*** Listed records Section Begins ***
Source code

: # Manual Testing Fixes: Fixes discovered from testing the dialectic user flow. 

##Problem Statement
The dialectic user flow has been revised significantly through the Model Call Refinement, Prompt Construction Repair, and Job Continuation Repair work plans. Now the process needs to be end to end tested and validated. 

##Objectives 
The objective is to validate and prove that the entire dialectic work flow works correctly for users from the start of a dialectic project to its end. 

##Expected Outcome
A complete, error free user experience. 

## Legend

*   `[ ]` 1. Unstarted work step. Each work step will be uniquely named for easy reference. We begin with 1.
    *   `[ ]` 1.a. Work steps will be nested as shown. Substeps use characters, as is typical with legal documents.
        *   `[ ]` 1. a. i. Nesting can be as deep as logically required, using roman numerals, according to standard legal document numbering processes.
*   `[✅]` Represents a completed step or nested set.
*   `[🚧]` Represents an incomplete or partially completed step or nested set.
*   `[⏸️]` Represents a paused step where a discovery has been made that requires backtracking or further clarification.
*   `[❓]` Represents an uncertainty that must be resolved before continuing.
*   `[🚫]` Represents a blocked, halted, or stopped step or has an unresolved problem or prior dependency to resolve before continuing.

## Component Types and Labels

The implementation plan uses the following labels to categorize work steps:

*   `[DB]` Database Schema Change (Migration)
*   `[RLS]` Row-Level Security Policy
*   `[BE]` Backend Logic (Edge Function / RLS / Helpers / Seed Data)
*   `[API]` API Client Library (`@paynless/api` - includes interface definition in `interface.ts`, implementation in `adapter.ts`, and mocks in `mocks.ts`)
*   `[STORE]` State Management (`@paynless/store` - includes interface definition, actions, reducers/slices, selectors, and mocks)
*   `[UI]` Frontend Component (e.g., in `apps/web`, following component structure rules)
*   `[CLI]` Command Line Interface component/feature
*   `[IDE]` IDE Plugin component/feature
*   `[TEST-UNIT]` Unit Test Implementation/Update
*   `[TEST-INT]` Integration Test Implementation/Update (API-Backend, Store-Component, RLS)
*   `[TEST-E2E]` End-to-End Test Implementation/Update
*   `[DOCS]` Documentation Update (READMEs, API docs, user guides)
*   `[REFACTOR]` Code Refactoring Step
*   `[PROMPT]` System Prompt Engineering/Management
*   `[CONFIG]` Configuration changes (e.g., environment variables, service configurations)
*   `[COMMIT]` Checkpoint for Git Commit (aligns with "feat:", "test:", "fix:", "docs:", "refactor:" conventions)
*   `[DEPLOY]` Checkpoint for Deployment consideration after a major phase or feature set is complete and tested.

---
*** Listed records Section Ends ***
Convert the part of the data that opens with its first line and closes with the line containing "dialectic user flow.", both included, into a numbered list, leaving out blank lines.

1. Source code
2. : # Manual Testing Fixes: Fixes discovered from testing the dialectic user flow. 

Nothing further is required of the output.